Je mets à profit ce léger blocage pour m’approcher en plein.

— Anny, je susurre, il ne faut pas aller contre la volonté de Dieu, jamais. Il a horreur de ça. Or c’est Lui qui vous a conduite jusqu’aux rives de ma couche solitaire. Vous êtes venue ici de votre plein gré, vous n’en sortirez qu’avec le consentement d’un homme dont, en une seconde, vous avez bouleversé les sens. Et je prouve ce que j’avance, et j’avance ce que je prouve ; ce ne sont pas des paroles en l’air, constatez-le ou tâtez-le.

Cette femme, tu penses : quarante-cinq balais admirablement préservés, mais qui sont là, au complet, une bite pareille, elle la laisse pas passer. Trêve de marivaudage, venons-en aux actes sous seins privés (et qui ne le seront plus d’ici douze secondes !).

Je la prends dans mes bras, la soulève comme une rose de Panthéon, la dépose sur mon lit comme sur la tombe de Jean Jaurès.

— C’est fou ! parvient-elle à articuler, ce qui constitue un agrément tacite.

La suite l’est davantage ! Elle déjà pomponnée, attifée, parée pour la journée. Et moi, hirsute mâle en chibrance féroce, sentant la ménagerie matinale, pris encore dans les rets de la dorme, mais en rut au point que naguère la soubrette de Porrentruy aurait fait l’affaire en deux coups mes grosses !

Etreinte sauvage. Furie du charnel explosant au détour de l’instant, sans préméditation. On ne savait rien l’un de l’autre quelques minutes au paravent.
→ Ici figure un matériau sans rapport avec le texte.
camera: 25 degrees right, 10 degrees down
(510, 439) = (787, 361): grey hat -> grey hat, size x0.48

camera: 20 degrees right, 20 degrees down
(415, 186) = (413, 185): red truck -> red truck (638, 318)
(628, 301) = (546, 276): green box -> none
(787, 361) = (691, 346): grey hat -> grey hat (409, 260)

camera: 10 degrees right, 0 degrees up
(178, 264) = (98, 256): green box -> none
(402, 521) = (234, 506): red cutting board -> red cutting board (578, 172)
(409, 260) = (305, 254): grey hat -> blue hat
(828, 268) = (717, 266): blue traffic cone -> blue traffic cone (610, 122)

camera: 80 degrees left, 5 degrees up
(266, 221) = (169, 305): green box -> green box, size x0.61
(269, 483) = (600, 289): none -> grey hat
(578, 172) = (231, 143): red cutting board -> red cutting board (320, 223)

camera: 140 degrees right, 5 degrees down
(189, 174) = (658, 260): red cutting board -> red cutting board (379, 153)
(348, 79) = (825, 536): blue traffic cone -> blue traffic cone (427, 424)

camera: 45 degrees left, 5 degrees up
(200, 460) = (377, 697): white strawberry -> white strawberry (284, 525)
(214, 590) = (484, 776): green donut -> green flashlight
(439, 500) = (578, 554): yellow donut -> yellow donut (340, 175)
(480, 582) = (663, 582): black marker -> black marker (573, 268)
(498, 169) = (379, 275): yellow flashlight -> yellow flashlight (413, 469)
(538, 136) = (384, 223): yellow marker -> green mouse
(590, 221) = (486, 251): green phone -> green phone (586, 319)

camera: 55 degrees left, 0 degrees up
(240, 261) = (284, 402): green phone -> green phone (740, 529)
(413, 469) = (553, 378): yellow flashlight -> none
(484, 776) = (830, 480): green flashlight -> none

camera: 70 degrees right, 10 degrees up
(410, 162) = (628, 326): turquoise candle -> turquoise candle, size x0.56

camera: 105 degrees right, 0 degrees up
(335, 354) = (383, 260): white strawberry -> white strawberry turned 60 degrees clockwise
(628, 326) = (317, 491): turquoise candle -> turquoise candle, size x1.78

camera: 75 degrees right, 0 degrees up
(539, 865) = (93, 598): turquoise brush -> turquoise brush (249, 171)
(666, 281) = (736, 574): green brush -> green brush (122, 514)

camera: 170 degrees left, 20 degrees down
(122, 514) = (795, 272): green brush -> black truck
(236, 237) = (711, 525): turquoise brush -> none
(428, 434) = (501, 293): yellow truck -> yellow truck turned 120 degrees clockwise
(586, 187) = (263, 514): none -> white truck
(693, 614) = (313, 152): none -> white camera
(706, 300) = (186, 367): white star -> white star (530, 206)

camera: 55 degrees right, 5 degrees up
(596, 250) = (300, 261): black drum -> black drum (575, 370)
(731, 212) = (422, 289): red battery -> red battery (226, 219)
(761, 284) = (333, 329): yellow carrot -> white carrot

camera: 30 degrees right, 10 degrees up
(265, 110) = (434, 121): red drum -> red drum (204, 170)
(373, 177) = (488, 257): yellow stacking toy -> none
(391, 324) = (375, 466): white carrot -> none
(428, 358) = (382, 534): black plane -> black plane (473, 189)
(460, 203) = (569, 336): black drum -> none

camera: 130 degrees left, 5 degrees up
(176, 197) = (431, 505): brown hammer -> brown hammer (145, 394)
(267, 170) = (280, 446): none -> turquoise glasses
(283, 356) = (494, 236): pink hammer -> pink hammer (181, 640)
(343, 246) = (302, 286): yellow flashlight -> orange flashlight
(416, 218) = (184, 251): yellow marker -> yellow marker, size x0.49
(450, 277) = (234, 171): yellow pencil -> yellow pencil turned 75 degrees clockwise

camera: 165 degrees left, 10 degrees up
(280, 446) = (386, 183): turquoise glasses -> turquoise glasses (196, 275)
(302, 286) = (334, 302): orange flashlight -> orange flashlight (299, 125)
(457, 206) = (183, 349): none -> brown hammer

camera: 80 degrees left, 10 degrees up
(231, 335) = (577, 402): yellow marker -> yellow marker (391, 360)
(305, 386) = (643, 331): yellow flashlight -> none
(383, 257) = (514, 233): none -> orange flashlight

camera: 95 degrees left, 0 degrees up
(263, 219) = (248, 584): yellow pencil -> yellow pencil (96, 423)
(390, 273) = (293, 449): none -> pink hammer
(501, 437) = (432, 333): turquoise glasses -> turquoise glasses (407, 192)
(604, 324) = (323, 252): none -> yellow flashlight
Et voilà qu’on accomplit ensemble l’acte le plus intime de tous : la baise.

Elle ne parle plus, elle geint de bonheur surpris. Il y a encore le plateau du petit déjeuner au pied du lit. Perrette et le pot au lait ! Quelle belle troussée ! Noble ! Intense ! Eperdue ! Tu serais là, t’aurais irrésistiblement besoin d’applaudir. Je crois bien qu’on va représenter la France et l’Helvétie aux championnats du monde de la brosse, tous les deux médaille d’or dans les figures libres, et re-d’or dans les 69 départ arrêté. Plus des médailles d’argent dans un peu tout le reste.

Mais quoi ? La vie est ce qu’elle est et il faut faire avec, aller d’un instant l’autre pour perpétuer sa durée, en essayant que chaque minute apporte une quelconque satisfaction.

Le quart d’heure qui s’écoule s’inscrit dans la colonne du crédit. On a tort de jeter le bois à demi consumé des allumettes car il constitue le souvenir de l’allumette, son témoignage d’ex-flamme. De même, on ne doit pas oublier les moments forts de l’existence car ils aident à supporter les mauvais.

Mais pour l’instant, je m’applique à exister au maximum et à faire participer la dame à cette transe sublime. Mutuel cadeau. L’offrande absolue. « Tiens ! » n’est-il pas le cri du corps ? Prendre, c’est donner. S’assouvir, c’est offrir. Je t’en passe, pouvant très bien débloquer de la sorte jusqu’à ce que cet humble polar t’en choie des mains comme une assiette trop chaude.